Sister Dolores Crosby’s mighty influence on children was most apparent when she was out in public.
Mary Pointon has seen it.
The Snohomish woman became friends with Crosby during the nun’s years as principal of Immaculate Conception/Our Lady of Perpetual Help School in Everett. Her son Collin Pointon was a student there.
After Crosby’s retirement, Mary Pointon would take her friend out to lunch.
“Every place we went, all around Puget Sound, someone would walk up to her and say, ‘Sister Dolores?’ She would always know their names,” Pointon said.
When Helen Dolores Crosby died July 22 at the Convent of the Holy Names in Spokane, she left a living legacy. She helped educate thousands of students in Catholic schools across the state. Two of my kids carry lessons she taught at Immaculate, where she was principal from 1992 to 1999.
In a career spanning 43 years, she spent 21 years before coming to Everett as principal at Seattle’s Our Lady of the Lake School. In Edmonds, she taught eighth grade at Holy Rosary School from 1973 until 1978.
Earlier, she taught in her native Spokane. There, she grew up with a stellar surname and a famous uncle, Bing Crosby.
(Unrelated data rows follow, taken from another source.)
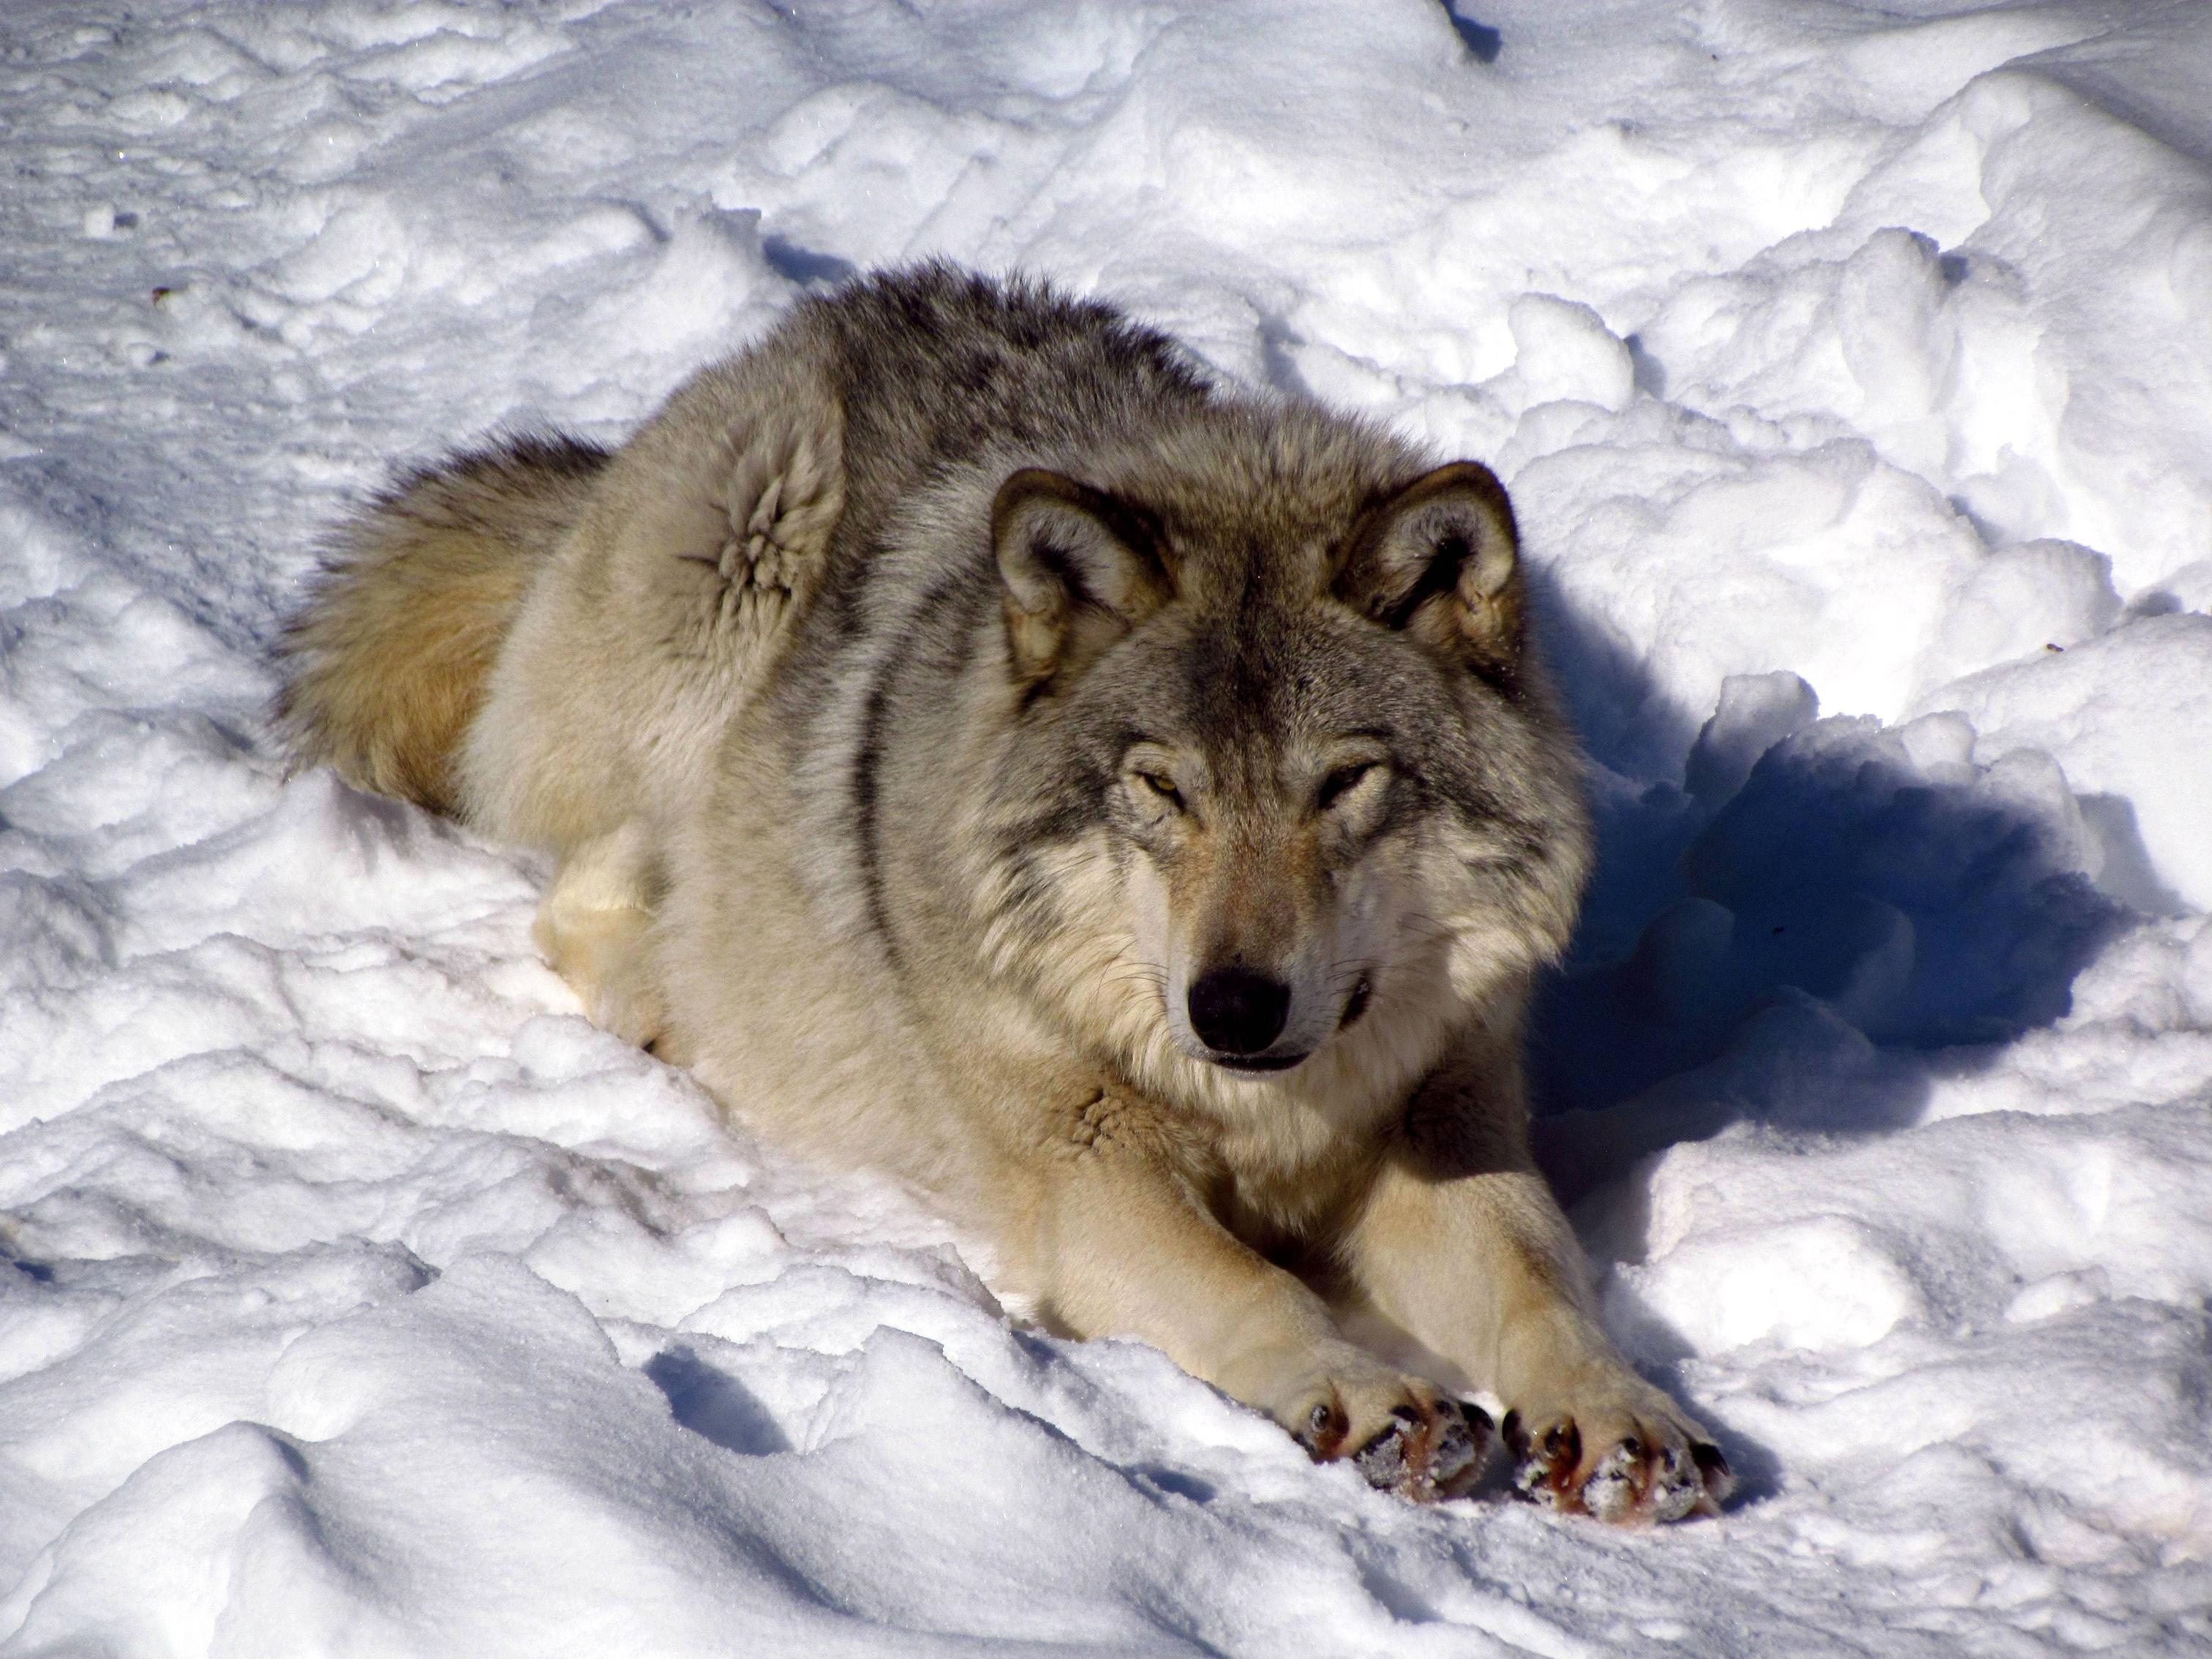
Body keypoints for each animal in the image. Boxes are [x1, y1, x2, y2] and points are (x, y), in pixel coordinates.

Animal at [276, 266, 1725, 1530]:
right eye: (1162, 787)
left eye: (1343, 783)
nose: (1232, 1008)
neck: (1263, 1115)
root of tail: (824, 317)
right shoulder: (1085, 1175)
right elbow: (1250, 1285)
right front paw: (1365, 1391)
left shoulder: (1445, 1122)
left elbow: (1541, 1284)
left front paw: (1620, 1415)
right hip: (737, 571)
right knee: (582, 899)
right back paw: (682, 1008)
Her father, Edward “Ted” Crosby, was the crooner’s older brother.
For one Immaculate school auction, she donated a picture of herself and her twin, Catherine “Katie” Crosby, at age 4 playing horse by riding on Uncle Bing’s back.
Crosby, 73, was valedictorian at graduation from Spokane’s Holy Names Academy in 1952. She entered the Marylhurst Convent of the Sisters of the Holy Names in Oregon, taking vows in 1954. She earned her teaching degree at Marylhurst University, and a master’s degree in education from Eastern Washington University.
Interviewed when she retired in 1999, Crosby said her favorite childhood pastime was playing school. Her mother was a high school teacher. “With our mother’s old grade books, we gave all the kids we liked A’s, and all we didn’t F’s,” said Crosby, always quick with the wisecracks.
Mary Hupf, director of religious education at Holy Rosary Church, taught with Crosby in Edmonds. Crosby – close friends used her nickname, Dixie – lived in a convent at Holy Rosary at the time.
“She’d say that all the nuns went to bed at 8 o’clock. We used to hang out,” said Hupf, who’ll deliver a eulogy for Crosby at a memorial service at 11 a.m. Saturday at Our Lady of the Lake Church in Seattle.
To prepare for her talk, Hupf contacted Crosby’s twin, Katie Ferguson of Richland. “Katie told me that her sister always followed the rules, but she had her own interpretation of the law,” Hupf said. “Once, as a novice in the convent, it was her turn to bake cookies. The rule was one cookie per person. Dixie obeyed, but each cookie was the size of a salad plate.”
She was such a loyal baseball fan that the Mariner Moose paid her a visit when the cancer she suffered near the end of her life kept her from the ballpark.
Underneath a constant smile and sense of fun was a stickler for basic education, from grammar rules to drilled-in math facts. Crosby was fiercely competitive, as students she coached for regional speech tournaments learned.
“She was strongly involved with literacy,” said Mary Pointon, whose son Collin won a speech contest the first time he competed in seventh grade.
A 2007 graduate of Seattle Preparatory School, Collin Pointon starts college this fall at Chapman University in California. “She planted that seed of literacy,” his mother said.
My daughter, too, was one of Crosby’s speech kids. Crosby would have been nearly as proud as I’ll be when my daughter finishes law school next spring.
“She was not always the favorite teacher of kids at the time,” Hupf said. “It was only when they got into high school and college, they were so prepared. She taught a lot of life lessons people still carry with them today.”
By that measure, she was a powerful woman.